I must say I was very impressed with Jay, the RD for the race. The race ran very smoothly. Jay seemed like a real down-to-earth guy, despite looking like Jim Carrey. I saw him several times along the way, helping out where he could, picking up trash, encouraging people.
On and on we ran, all through the night, and headlong into the night and into the next day. We ran some 20 miles on paved bike trails through George Bush park, and Hershey park.
After that, we ran through some of the more ritzy areas of Houston before finally entering the downtown area.
After leaving downtown Houston, we ran through what the runner's handbook called "lesser priviledged neighborhoods", we came to a park where there were hundreds of cars. It was a huge traffic jamb, and our poor drivers could not find a place to park our mammoth sized vans. Our exchange point was here, and we piled out of the van and awaited our runners. Turns out, it was a big Hillary rally was in full swing just around the corner. I could have sworn I heard her not-so-lovely screechy voice promising all the wonderful things she was gonna do if she were ekected. I was later told she was not there, and it was hubby Bill there.

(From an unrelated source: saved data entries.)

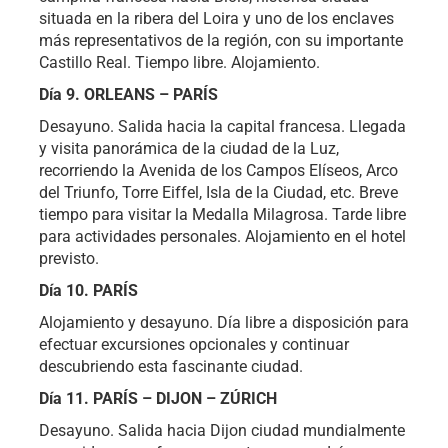
situada en la ribera del Loira y uno de los enclaves
más representativos de la región, con su importante
Castillo Real. Tiempo libre. Alojamiento.
Día 9. ORLEANS – PARÍS
Desayuno. Salida hacia la capital francesa. Llegada
y visita panorámica de la ciudad de la Luz,
recorriendo la Avenida de los Campos Elíseos, Arco
del Triunfo, Torre Eiffel, Isla de la Ciudad, etc. Breve
tiempo para visitar la Medalla Milagrosa. Tarde libre
para actividades personales. Alojamiento en el hotel
previsto.
Día 10. PARÍS
Alojamiento y desayuno. Día libre a disposición para
efectuar excursiones opcionales y continuar
descubriendo esta fascinante ciudad.
Día 11. PARÍS – DIJON – ZÚRICH
Desayuno. Salida hacia Dijon ciudad mundialmente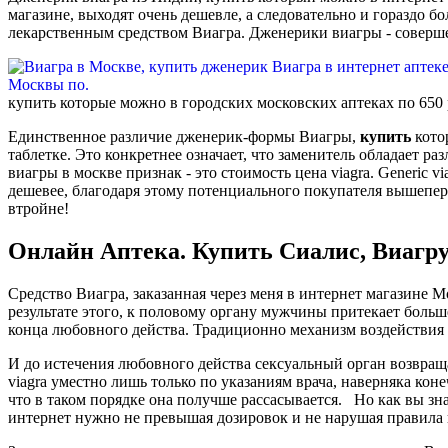
магазине, выходят очень дешевле, а следовательно и гораздо б
лекарственным средством Виагра. Дженерики виагры - соверше
купить которые можно в городских московских аптеках по 650 р
Единственное различие дженерик-формы Виагры,
купить
кото
таблетке. Это конкретнее означает, что заменитель обладает
виагры в москве признак - это стоимость цена viagra. Generic
дешевее, благодаря этому потенциального покупателя вышепере
втройне!
Онлайн Аптека. Купить Сиалис, Виагру
Средство Виагра, заказанная через меня в интернет магазине
результате этого, к половому органу мужчины притекает больше
конца любовного действа. Традиционно механизм воздействия 
И до истечения любовного действа сексуальный орган возвращ
viagra уместно лишь только по указаниям врача, наверняка ко
что в таком порядке она получше рассасывается. Но как вы зн
интернет нужно не превышая дозировок и не нарушая правила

Hillary was in fact in Ohio stumping for votes there on Sunday. None-the-less, there were hordes of people carrying Hillary signs. I just had to grab my camera for a "Kodak" moment! The girl on the left has aspirations to be president, but needs to register to vote. In fact, she needs to become a citizen too. The second girl thinks Obama is cuter, but thought the sign would look good on her bedroom wall. The girl in the back was supposed to be babysitting her little brother. The girl on the right thinks Slick Willie is her real dad.
The next several miles were more of a blur. Most of it was through boring hohum neighborhoods, and some of wondered why the race went this way. I guess since we had to get from point X (downtown Houston) to point Z (San Jacinto monument) we had to deal with whatever was in between. Everyone was tired, it was cloudy, rainy, and most of the time we were running into a strong south wind. It looked as though it would start pouring down rain at any time. Most of us were caravanning and waiting for our runners at the check points.
The runners were moving a little slower, and although it was still fun, it was gonna be good to be through!!
Finally, the monument and finish line is in sight!! All 18 of us ran together for the last .38 of a mile, and crossed the finish line hand in hand. It would make a good picture if one had a wide enough lense in their camera. Brian suggested we all sing "Kumbaya"!! Such a nerd!!
Each team was treated to Papa Johns pizza, 4 pizzas for each team, so we had 8 boxes. I just inhaled 4 slices, and then I found that some of the boxes had pizza that was not cold, but by then I was full. We all posed for a group picture, and then it was over.John and Jeff show off their metals.
Captains Dave and Robin tally up our mileage totals.
Loaded up and ready to go!
Tina and John looking way to hyper for having just finished a 203 mile race!!
All this for a lousy t-shirt and a massive metal! (Actually, it's an awesome shirt!)